Start of Data section

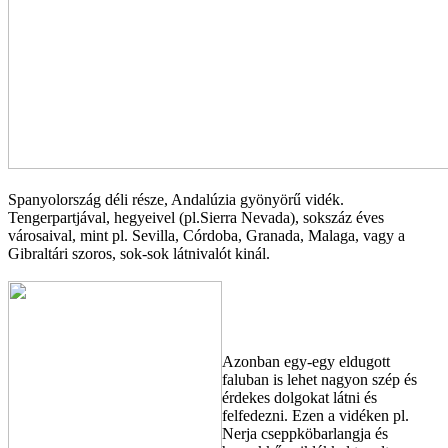
Spanyolország déli része, Andalúzia gyönyörű vidék.
Tengerpartjával, hegyeivel (pl.Sierra Nevada), sokszáz éves
városaival, mint pl. Sevilla, Córdoba, Granada, Malaga, vagy a
Gibraltári szoros, sok-sok látnivalót kinál.
Azonban egy-egy eldugott
faluban is lehet nagyon szép és
érdekes dolgokat látni és
felfedezni. Ezen a vidéken pl.
Nerja cseppköbarlangja és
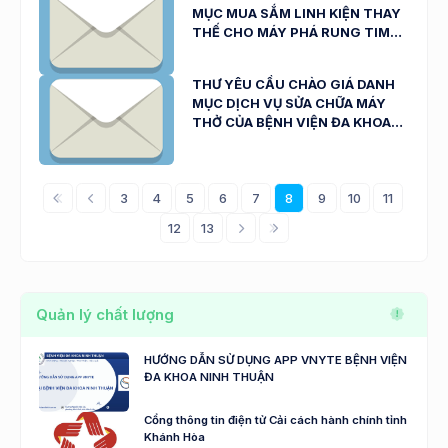
MỤC MUA SẮM LINH KIỆN THAY
BVNT NGÀY 21/4/2026)
THẾ CHO MÁY PHÁ RUNG TIM
PHỤC VỤ CÔNG TÁC KHÁM,
CHỮA BỆNH CỦA BỆNH VIỆN ĐA
THƯ YÊU CẦU CHÀO GIÁ DANH
KHOA NINH THUẬN NGÀY
MỤC DỊCH VỤ SỬA CHỮA MÁY
14/4/2026
THỞ CỦA BỆNH VIỆN ĐA KHOA
NINH THUẬN NGÀY 14/4/2026
3
4
5
6
7
8
9
10
11
12
13
Quản lý chất lượng
HƯỚNG DẪN SỬ DỤNG APP VNYTE BỆNH VIỆN
ĐA KHOA NINH THUẬN
Cổng thông tin điện tử Cải cách hành chính tỉnh
Khánh Hòa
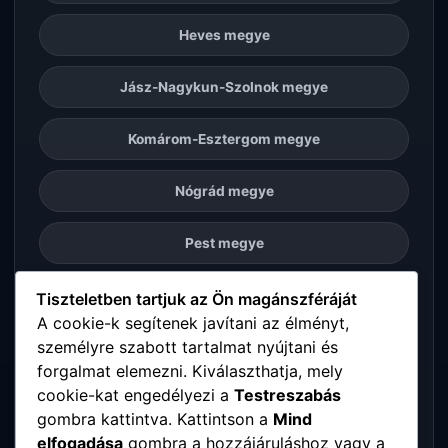
Heves megye
Jász-Nagykun-Szolnok megye
Komárom-Esztergom megye
Nógrád megye
Pest megye
Somogy megye
Tiszteletben tartjuk az Ön magánszféráját
A cookie-k segítenek javítani az élményt,
személyre szabott tartalmat nyújtani és
Szabolcs-Szatmár-Bereg megye
forgalmat elemezni. Kiválaszthatja, mely
cookie-kat engedélyezi a
Testreszabás
Tolna megye
gombra kattintva. Kattintson a
Mind
elfogadása
gombra a hozzájáruláshoz vagy a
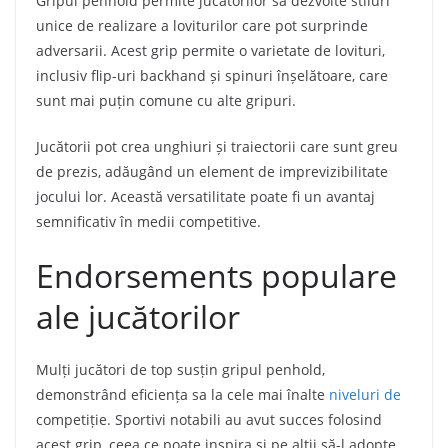
Gripul penhold permite jucătorilor să dezvolte stiluri
unice de realizare a loviturilor care pot surprinde
adversarii. Acest grip permite o varietate de lovituri,
inclusiv flip-uri backhand și spinuri înșelătoare, care
sunt mai puțin comune cu alte gripuri.
Jucătorii pot crea unghiuri și traiectorii care sunt greu
de prezis, adăugând un element de imprevizibilitate
jocului lor. Această versatilitate poate fi un avantaj
semnificativ în medii competitive.
Endorsements populare
ale jucătorilor
Mulți jucători de top susțin gripul penhold,
demonstrând eficiența sa la cele mai înalte
niveluri de
competiție. Sportivi notabili au avut succes folosind
acest grip, ceea ce poate inspira și pe alții să-l adopte.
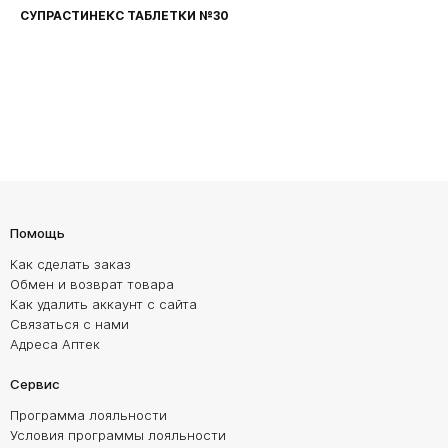
СУПРАСТИНЕКС ТАБЛЕТКИ №30
Помощь
Как сделать заказ
Обмен и возврат товара
Как удалить аккаунт с сайта
Связаться с нами
Адреса Аптек
Сервис
Программа лояльности
Условия программы лояльности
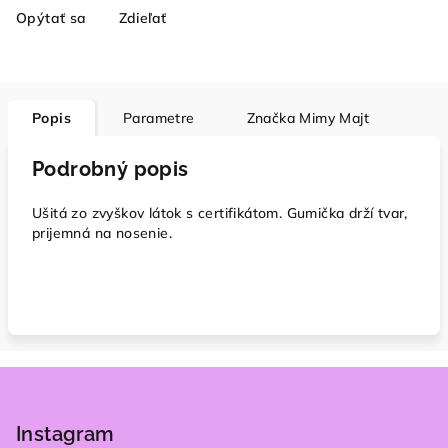
Opýtať sa
Zdieľať
Popis
Parametre
Značka
Mimy Majt
Podrobný popis
Ušitá zo zvyškov látok s certifikátom. Gumička drží tvar,
prijemná na nosenie.
Z
á
p
Instagram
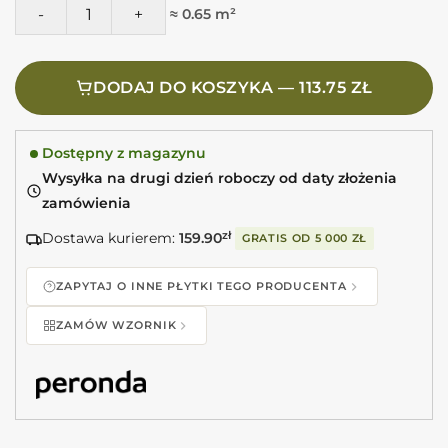
ilość Peronda Fs BRUSH SQUARE 22,3X22,3 Matowe szare g
≈ 0.65 m²
DODAJ DO KOSZYKA — 113.75 ZŁ
Dostępny z magazynu
Wysyłka na drugi dzień roboczy od daty złożenia
zamówienia
Dostawa kurierem:
159.90
zł
GRATIS OD
5 000 ZŁ
ZAPYTAJ O INNE PŁYTKI TEGO PRODUCENTA
ZAMÓW WZORNIK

End of Data section

**What you need to do**
Produce the entries above once more, exactly as given, with each picture left out.

**Result below**
Spanyolország déli része, Andalúzia gyönyörű vidék.
Tengerpartjával, hegyeivel (pl.Sierra Nevada), sokszáz éves
városaival, mint pl. Sevilla, Córdoba, Granada, Malaga, vagy a
Gibraltári szoros, sok-sok látnivalót kinál.
Azonban egy-egy eldugott
faluban is lehet nagyon szép és
érdekes dolgokat látni és
felfedezni. Ezen a vidéken pl.
Nerja cseppköbarlangja és
MỤC MUA SẮM LINH KIỆN THAY
BVNT NGÀY 21/4/2026)
THẾ CHO MÁY PHÁ RUNG TIM
PHỤC VỤ CÔNG TÁC KHÁM,
CHỮA BỆNH CỦA BỆNH VIỆN ĐA
THƯ YÊU CẦU CHÀO GIÁ DANH
KHOA NINH THUẬN NGÀY
MỤC DỊCH VỤ SỬA CHỮA MÁY
14/4/2026
THỞ CỦA BỆNH VIỆN ĐA KHOA
NINH THUẬN NGÀY 14/4/2026
3
4
5
6
7
8
9
10
11
12
13
Quản lý chất lượng
HƯỚNG DẪN SỬ DỤNG APP VNYTE BỆNH VIỆN
ĐA KHOA NINH THUẬN
Cổng thông tin điện tử Cải cách hành chính tỉnh
Khánh Hòa
Heves megye
Jász-Nagykun-Szolnok megye
Komárom-Esztergom megye
Nógrád megye
Pest megye
Somogy megye
Tiszteletben tartjuk az Ön magánszféráját
A cookie-k segítenek javítani az élményt,
személyre szabott tartalmat nyújtani és
Szabolcs-Szatmár-Bereg megye
forgalmat elemezni. Kiválaszthatja, mely
cookie-kat engedélyezi a
Testreszabás
Tolna megye
gombra kattintva. Kattintson a
Mind
elfogadása
gombra a hozzájáruláshoz vagy a
Gripul penhold permite jucătorilor să dezvolte stiluri
unice de realizare a loviturilor care pot surprinde
adversarii. Acest grip permite o varietate de lovituri,
inclusiv flip-uri backhand și spinuri înșelătoare, care
sunt mai puțin comune cu alte gripuri.
Jucătorii pot crea unghiuri și traiectorii care sunt greu
de prezis, adăugând un element de imprevizibilitate
jocului lor. Această versatilitate poate fi un avantaj
semnificativ în medii competitive.
Endorsements populare
ale jucătorilor
Mulți jucători de top susțin gripul penhold,
demonstrând eficiența sa la cele mai înalte
niveluri de
competiție. Sportivi notabili au avut succes folosind
acest grip, ceea ce poate inspira și pe alții să-l adopte.
СУПРАСТИНЕКС ТАБЛЕТКИ №30
Помощь
Как сделать заказ
Обмен и возврат товара
Как удалить аккаунт с сайта
Связаться с нами
Адреса Аптек
Сервис
Программа лояльности
Условия программы лояльности
Opýtať sa
Zdieľať
Popis
Parametre
Značka
Mimy Majt
Podrobný popis
Ušitá zo zvyškov látok s certifikátom. Gumička drží tvar,
prijemná na nosenie.
Z
á
p
Instagram
ilość Peronda Fs BRUSH SQUARE 22,3X22,3 Matowe szare g
≈ 0.65 m²
DODAJ DO KOSZYKA — 113.75 ZŁ
Dostępny z magazynu
Wysyłka na drugi dzień roboczy od daty złożenia
zamówienia
Dostawa kurierem:
159.90
zł
GRATIS OD
5 000 ZŁ
ZAPYTAJ O INNE PŁYTKI TEGO PRODUCENTA
ZAMÓW WZORNIK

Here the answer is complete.